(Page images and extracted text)
■ ■ ■

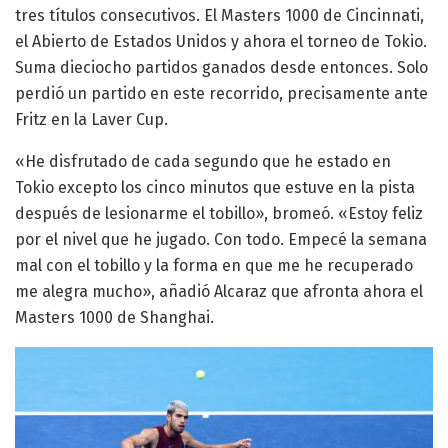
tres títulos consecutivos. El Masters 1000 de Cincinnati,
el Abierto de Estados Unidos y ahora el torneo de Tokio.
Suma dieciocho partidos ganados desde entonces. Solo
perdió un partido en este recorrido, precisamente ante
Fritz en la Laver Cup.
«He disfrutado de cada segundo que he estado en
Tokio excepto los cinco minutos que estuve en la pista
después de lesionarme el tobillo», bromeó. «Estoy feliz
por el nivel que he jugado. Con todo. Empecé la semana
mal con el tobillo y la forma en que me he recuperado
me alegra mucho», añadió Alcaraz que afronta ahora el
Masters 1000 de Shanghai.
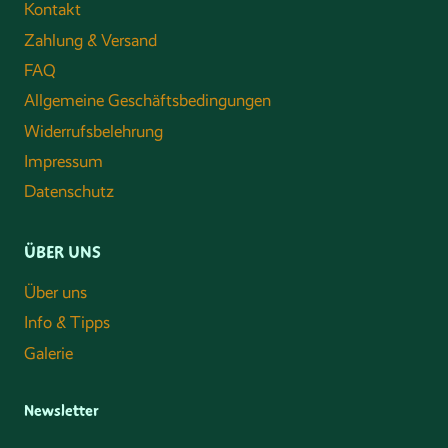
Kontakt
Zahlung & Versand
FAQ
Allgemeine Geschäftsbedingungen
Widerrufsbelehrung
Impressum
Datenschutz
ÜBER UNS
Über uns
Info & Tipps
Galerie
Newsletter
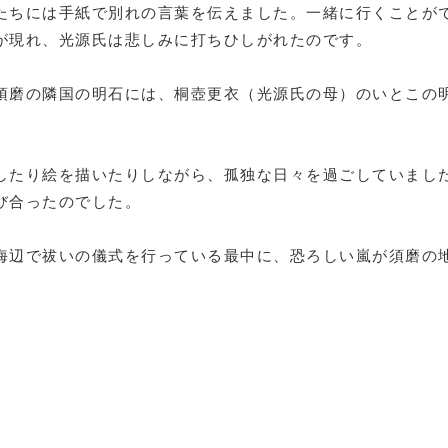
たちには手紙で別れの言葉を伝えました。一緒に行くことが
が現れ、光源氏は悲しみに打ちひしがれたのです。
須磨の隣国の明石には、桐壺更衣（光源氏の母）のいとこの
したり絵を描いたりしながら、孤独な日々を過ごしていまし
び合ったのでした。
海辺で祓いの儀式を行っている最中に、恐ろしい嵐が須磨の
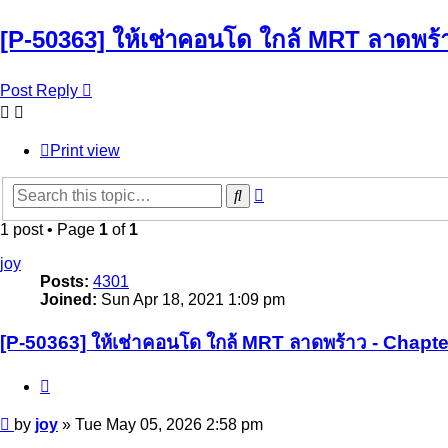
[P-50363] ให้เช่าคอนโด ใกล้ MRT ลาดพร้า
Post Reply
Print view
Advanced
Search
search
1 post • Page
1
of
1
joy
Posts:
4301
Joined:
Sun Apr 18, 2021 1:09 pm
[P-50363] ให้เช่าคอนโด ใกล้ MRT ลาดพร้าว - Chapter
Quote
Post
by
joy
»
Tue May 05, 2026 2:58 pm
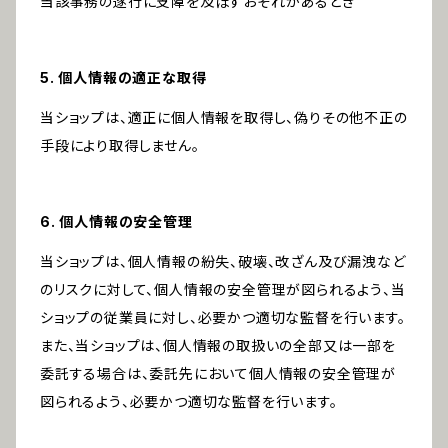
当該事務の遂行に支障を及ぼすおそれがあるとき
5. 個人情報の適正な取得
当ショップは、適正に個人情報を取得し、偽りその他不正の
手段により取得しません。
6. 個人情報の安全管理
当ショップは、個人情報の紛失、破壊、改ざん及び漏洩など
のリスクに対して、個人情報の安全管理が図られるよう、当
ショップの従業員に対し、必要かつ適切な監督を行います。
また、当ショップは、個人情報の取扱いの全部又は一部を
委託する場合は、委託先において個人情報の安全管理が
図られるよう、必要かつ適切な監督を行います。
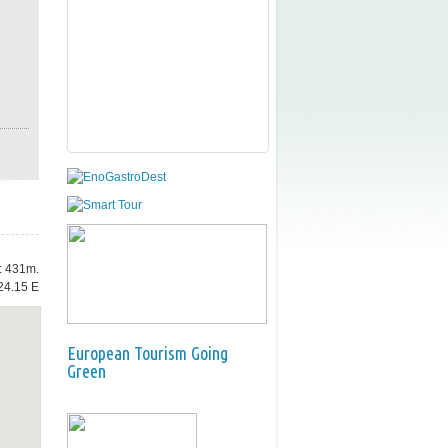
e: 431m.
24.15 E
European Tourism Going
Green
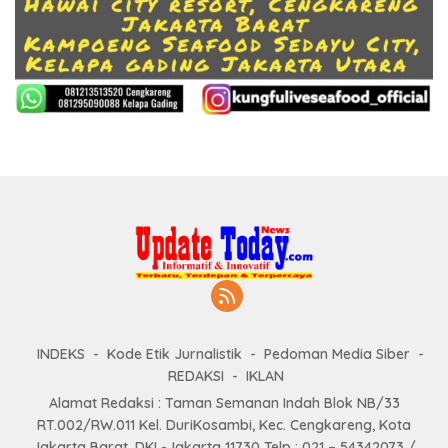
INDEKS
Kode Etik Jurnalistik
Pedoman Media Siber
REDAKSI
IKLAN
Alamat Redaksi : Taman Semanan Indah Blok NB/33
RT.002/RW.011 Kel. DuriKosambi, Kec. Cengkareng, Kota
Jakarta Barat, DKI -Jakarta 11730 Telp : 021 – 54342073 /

■ ■ ■

REQUIREMENT »
Repeat the lines exactly as they stand, from the opening line of the data through the line with "he estado en". Pictures stay out of the copy.

RESULT OF THE TASK »
tres títulos consecutivos. El Masters 1000 de Cincinnati,
el Abierto de Estados Unidos y ahora el torneo de Tokio.
Suma dieciocho partidos ganados desde entonces. Solo
perdió un partido en este recorrido, precisamente ante
Fritz en la Laver Cup.
«He disfrutado de cada segundo que he estado en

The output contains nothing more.